Starting from the line that contains "Новосибирск", output every remaining line of the records below exactly as it appears, that line and the last one included.

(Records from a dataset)
▽

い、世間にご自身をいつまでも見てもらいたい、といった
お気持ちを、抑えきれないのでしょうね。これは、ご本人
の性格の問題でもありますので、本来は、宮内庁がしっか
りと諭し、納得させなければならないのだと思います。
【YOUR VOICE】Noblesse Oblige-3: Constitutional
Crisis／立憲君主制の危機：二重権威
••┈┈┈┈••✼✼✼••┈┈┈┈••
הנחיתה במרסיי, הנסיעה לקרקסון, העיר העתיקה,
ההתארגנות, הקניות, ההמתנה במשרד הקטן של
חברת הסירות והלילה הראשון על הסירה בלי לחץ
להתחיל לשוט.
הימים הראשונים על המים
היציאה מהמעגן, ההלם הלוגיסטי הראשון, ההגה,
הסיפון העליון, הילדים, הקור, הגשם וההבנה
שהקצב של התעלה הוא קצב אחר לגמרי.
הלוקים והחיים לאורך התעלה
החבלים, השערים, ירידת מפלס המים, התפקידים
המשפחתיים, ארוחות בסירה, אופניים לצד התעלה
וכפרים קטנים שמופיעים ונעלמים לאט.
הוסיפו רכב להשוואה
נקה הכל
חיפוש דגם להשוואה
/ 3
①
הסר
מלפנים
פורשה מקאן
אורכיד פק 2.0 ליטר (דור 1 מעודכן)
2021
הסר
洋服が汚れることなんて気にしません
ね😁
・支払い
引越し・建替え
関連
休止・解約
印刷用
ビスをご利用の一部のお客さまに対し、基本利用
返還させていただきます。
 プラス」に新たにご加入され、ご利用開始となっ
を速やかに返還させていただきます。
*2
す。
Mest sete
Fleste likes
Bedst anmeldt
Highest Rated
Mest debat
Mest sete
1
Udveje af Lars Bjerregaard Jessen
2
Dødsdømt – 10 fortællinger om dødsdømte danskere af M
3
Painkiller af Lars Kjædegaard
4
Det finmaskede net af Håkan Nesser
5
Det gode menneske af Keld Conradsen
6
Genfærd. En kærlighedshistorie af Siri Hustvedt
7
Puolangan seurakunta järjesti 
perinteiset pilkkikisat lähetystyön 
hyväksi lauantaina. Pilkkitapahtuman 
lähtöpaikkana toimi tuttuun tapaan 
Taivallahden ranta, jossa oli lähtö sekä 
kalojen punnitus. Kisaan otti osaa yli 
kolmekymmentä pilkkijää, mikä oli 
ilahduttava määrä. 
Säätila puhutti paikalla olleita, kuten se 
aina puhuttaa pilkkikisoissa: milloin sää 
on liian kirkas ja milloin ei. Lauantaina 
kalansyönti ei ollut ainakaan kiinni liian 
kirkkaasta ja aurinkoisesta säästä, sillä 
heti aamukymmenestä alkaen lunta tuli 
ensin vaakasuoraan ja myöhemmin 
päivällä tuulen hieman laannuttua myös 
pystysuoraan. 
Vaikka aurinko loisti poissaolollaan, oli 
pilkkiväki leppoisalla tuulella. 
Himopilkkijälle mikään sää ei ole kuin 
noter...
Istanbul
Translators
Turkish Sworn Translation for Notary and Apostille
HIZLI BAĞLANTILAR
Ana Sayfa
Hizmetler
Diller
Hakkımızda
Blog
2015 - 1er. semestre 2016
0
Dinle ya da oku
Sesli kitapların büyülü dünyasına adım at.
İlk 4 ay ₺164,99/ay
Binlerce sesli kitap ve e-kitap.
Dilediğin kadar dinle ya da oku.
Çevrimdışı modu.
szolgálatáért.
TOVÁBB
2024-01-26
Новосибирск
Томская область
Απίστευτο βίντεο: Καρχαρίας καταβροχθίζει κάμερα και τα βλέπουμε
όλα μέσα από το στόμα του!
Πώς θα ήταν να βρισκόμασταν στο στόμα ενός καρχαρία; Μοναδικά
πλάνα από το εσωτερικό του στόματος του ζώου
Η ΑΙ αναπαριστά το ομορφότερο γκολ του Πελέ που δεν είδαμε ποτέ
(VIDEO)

△

§ Output for this task:
Новосибирск
Томская область
Απίστευτο βίντεο: Καρχαρίας καταβροχθίζει κάμερα και τα βλέπουμε
όλα μέσα από το στόμα του!
Πώς θα ήταν να βρισκόμασταν στο στόμα ενός καρχαρία; Μοναδικά
πλάνα από το εσωτερικό του στόματος του ζώου
Η ΑΙ αναπαριστά το ομορφότερο γκολ του Πελέ που δεν είδαμε ποτέ
(VIDEO)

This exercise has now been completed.